-- Source passage --
Archives Under "pastries" (RSS)
The Bomb.
11 February 2010 | Europe, chocolate, delicious, dessert, faithful readers, pastries, plated dessert, recipe | 5 Responses

A fucking bomb went off! Chocolate flourless cake, salty caramel core, milk chocolate shell and blood orange ice cream. The dessert is inspired by a pastry I had in Paris, from the shop of the revered pastry Chef Pierre Herme. It was a bombe, tempered shell and caramel core, I enjoyed it on a park bench in Luxembourg gardens. Mr. Herme ingeniously used a macaron base, his desserts were all marked by inventive skill and imagination. I employ a compressed devil’s food cake sealed with icing to seal in the oozing salty caramel, just a candle held towards Chef Pierre’s brilliance. The milk chocolate shell is just that, tempered 38% milk chocolate. Here’s a recipe for my faithful readers.
Blood Orange Ice Cream
2 cups milk
2 cups blood orange puree
1 1/2 cups sugar
4 oz butter
pinch o’ salt
2 cups heavy cream
3/4 cup egg yolks

P.S. See this in the Willamette Week?
Cake Donuts.
26 January 2010 | Ten 01, delicious, dessert, pastries, plated dessert | 4 Responses


2010: The Future is Now.
7 January 2010 | Ten 01, cake, delicious, dessert, faithful readers, pastries, plated dessert, recipe | 5 Responses

Two thousand and motherfucking TEN?!? The future is now my faithful readers. I command the powers of the internet in my pants. I make ice cream base in an immersion circulator. As a race we fringe on symbiosis with technology; and I can’t wait to realize this next phase of evolution. Anyway, I been busy as shit. The holidays kicked my ass; and with in-laws in town and hell of prep, plating and me plowing through it all it went by in a pop! Shit 2009 was a pop, a bang, a blast, dice cast and rolled and truth be told past year was fucking fast. I turned thirty, I got married, I’ve become a half way decent pastry chef and an annoying blogger. I’ve made some bad-assed desserts and also learned some killer savory food. Pretty standard actually. Looking to the new year, I’m hoping to step up my game. Turn it up to eleven so to speak. I just need to work harder, cleaner. The desserts will be smaller, more precise. Flavors? Louder. Here’s a recipe bitches. I adapted it from one of the best recipes I’ve learned in a long time.
Graham Cracker Sponge Cake
250 g soft butter
375 g sugar
5 g salt
6 eggs
375 g fine ground graham cracker crumbs.
7.5 g baking powder
100 g A.P. flour
1. Preheat your convection oven to 300 F. Spray and line with parchment one half sheet pan.
2. Cream the butter, sugar and salt light and fluffy in the bowl of a stand mixer.
3. Weigh the crumbs, baking powder, and flour into a bowl and whisk them together well.
4. Add the eggs 2 at a time, allowing the batter to fully absorb each addition of eggs. Scrape the bowl twice during this step.
5. Scape the bowl again and add the dry ingredients all at once. Mix the batter on low speed until homogeneous.
6. Transfer the batter to the prepared pan and bake 12 minutes, rotate the pans, and bake an additional 6 to 8 minutes, or until golden brown and springy. Use as a base for a no bake cheesecake or serve it warm with a cream cheese ice cream.

Design Process.

-- Stored data --
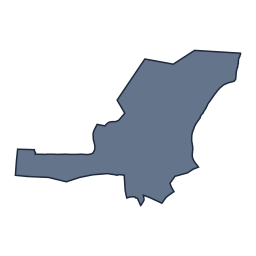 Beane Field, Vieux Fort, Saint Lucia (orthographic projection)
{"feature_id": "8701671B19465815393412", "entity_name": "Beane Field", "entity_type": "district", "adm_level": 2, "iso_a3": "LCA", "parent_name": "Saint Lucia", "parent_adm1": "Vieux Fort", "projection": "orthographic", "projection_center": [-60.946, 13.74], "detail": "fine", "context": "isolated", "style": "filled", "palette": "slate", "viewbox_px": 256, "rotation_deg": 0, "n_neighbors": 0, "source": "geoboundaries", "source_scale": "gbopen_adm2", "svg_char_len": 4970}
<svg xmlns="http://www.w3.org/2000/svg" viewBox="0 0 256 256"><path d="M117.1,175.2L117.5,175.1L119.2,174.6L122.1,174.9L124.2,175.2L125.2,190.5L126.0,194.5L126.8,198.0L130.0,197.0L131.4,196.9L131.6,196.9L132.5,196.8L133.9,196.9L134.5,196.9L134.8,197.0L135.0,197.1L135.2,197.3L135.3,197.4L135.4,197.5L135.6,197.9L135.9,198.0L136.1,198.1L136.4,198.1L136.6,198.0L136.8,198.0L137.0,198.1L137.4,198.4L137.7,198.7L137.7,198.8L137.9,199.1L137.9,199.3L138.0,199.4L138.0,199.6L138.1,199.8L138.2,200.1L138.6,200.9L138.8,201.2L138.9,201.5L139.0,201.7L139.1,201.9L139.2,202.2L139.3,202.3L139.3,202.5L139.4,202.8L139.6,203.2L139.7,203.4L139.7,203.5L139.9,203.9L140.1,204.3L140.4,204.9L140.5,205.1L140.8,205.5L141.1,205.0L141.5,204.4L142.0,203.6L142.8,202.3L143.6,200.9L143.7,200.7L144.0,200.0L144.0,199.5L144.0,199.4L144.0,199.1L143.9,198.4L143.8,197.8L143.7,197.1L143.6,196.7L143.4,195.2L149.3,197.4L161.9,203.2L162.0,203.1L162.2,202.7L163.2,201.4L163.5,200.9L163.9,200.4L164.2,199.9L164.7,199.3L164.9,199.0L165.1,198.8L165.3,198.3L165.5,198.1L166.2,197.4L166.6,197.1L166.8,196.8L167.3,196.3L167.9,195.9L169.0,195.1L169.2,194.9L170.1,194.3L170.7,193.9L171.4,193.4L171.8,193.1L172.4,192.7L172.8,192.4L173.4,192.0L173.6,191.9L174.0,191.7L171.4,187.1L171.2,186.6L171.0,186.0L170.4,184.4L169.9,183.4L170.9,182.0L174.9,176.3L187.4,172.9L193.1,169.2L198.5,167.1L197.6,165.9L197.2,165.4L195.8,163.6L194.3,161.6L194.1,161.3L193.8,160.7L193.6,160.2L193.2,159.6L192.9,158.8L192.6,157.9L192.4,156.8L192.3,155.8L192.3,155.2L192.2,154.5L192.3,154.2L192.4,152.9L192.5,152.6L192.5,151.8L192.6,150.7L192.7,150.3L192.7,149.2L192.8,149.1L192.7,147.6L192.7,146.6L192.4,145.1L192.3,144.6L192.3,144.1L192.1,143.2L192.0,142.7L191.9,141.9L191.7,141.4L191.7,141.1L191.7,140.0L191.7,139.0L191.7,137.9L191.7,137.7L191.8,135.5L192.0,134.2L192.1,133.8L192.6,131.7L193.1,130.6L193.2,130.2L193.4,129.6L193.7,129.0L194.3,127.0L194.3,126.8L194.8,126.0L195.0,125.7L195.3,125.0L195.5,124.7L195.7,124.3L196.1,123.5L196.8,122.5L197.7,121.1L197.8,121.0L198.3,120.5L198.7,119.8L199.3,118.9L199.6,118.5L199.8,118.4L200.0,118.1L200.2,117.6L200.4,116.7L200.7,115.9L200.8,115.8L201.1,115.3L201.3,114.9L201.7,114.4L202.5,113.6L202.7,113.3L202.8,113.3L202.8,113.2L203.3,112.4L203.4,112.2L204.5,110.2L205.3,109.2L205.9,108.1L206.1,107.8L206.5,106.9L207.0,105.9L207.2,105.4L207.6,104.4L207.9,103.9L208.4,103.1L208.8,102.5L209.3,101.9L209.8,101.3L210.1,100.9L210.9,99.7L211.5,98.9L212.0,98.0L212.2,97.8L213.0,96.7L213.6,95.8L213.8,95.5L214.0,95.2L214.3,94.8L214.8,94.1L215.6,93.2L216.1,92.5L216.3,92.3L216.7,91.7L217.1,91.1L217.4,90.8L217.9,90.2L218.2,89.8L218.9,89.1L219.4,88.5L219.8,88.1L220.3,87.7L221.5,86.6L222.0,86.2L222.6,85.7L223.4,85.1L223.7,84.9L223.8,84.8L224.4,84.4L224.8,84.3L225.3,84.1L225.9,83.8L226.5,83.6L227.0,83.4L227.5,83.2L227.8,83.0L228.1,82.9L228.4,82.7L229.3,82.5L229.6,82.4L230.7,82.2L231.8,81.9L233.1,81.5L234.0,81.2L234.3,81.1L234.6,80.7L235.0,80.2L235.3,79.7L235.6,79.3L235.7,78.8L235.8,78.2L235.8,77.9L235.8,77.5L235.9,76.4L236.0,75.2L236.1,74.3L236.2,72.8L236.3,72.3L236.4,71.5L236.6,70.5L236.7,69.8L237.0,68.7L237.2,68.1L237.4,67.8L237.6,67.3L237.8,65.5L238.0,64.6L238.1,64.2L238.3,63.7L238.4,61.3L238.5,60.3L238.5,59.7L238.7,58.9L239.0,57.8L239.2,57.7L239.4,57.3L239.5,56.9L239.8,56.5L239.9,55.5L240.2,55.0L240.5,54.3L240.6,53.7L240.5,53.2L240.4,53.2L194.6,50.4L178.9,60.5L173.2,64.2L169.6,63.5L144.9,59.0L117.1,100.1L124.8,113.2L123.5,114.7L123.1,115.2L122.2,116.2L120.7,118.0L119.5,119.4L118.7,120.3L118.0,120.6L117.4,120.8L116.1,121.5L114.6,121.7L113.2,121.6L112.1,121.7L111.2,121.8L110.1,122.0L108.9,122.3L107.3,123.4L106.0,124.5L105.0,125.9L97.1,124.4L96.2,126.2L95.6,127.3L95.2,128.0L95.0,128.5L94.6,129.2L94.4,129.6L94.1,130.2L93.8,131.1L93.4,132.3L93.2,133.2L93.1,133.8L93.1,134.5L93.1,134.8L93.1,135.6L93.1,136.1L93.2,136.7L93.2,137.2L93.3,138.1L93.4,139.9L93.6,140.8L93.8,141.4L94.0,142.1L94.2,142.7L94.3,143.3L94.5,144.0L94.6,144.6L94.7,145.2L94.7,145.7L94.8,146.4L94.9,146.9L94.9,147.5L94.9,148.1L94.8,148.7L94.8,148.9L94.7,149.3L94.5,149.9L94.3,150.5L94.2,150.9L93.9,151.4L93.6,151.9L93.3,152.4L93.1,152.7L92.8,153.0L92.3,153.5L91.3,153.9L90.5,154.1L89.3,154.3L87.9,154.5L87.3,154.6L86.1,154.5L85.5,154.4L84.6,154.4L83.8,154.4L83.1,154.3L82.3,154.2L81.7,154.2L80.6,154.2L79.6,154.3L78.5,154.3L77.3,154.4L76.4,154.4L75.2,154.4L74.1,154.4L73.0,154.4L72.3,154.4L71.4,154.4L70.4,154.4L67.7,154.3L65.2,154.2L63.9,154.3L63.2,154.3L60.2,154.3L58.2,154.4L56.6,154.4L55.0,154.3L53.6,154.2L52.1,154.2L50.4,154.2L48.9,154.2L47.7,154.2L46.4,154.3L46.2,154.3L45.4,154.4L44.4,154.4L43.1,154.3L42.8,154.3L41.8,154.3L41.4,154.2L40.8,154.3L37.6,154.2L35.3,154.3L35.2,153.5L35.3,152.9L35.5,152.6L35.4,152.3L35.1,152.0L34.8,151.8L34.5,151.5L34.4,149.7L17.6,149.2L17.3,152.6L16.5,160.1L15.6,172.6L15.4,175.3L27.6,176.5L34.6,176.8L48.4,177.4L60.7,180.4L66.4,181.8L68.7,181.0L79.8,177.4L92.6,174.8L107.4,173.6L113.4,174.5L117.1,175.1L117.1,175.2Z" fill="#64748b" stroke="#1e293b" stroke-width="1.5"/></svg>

-- What this exercise asks --
1) Answer these questions from the pastry blog archive above:
(a) Where did the author eat the Pierre Herme bombe that inspired the dessert?
(b) What percentage of milk chocolate is used for the shell?
(c) At what temperature is the convection oven preheated for the Graham Cracker Sponge Cake?
2) In the pastry blog archive, turn the paragraph beginning "A fucking bomb went off!" into a short bulleted list that keeps its main facts.
3) List every ingredient, with its amount, that the pastry blog archive gives for the Blood Orange Ice Cream.

-- List of solutions --
1)
(a) On a park bench in Luxembourg gardens.
(b) 38%.
(c) 300 F.

2)
- The dessert is chocolate flourless cake with a salty caramel core, a milk chocolate shell and blood orange ice cream.
- It was inspired by a bombe with a tempered shell and caramel core from Pierre Herme's shop in Paris, which the author ate on a park bench in Luxembourg gardens.
- Herme used a macaron base, and his desserts showed inventive skill and imagination.
- The author's version uses compressed devil's food cake sealed with icing to hold in the oozing salty caramel.
- The shell is tempered 38% milk chocolate.
- A recipe is offered to readers.

3)
- 2 cups milk
- 2 cups blood orange puree
- 1 1/2 cups sugar
- 4 oz butter
- pinch o' salt
- 2 cups heavy cream
- 3/4 cup egg yolks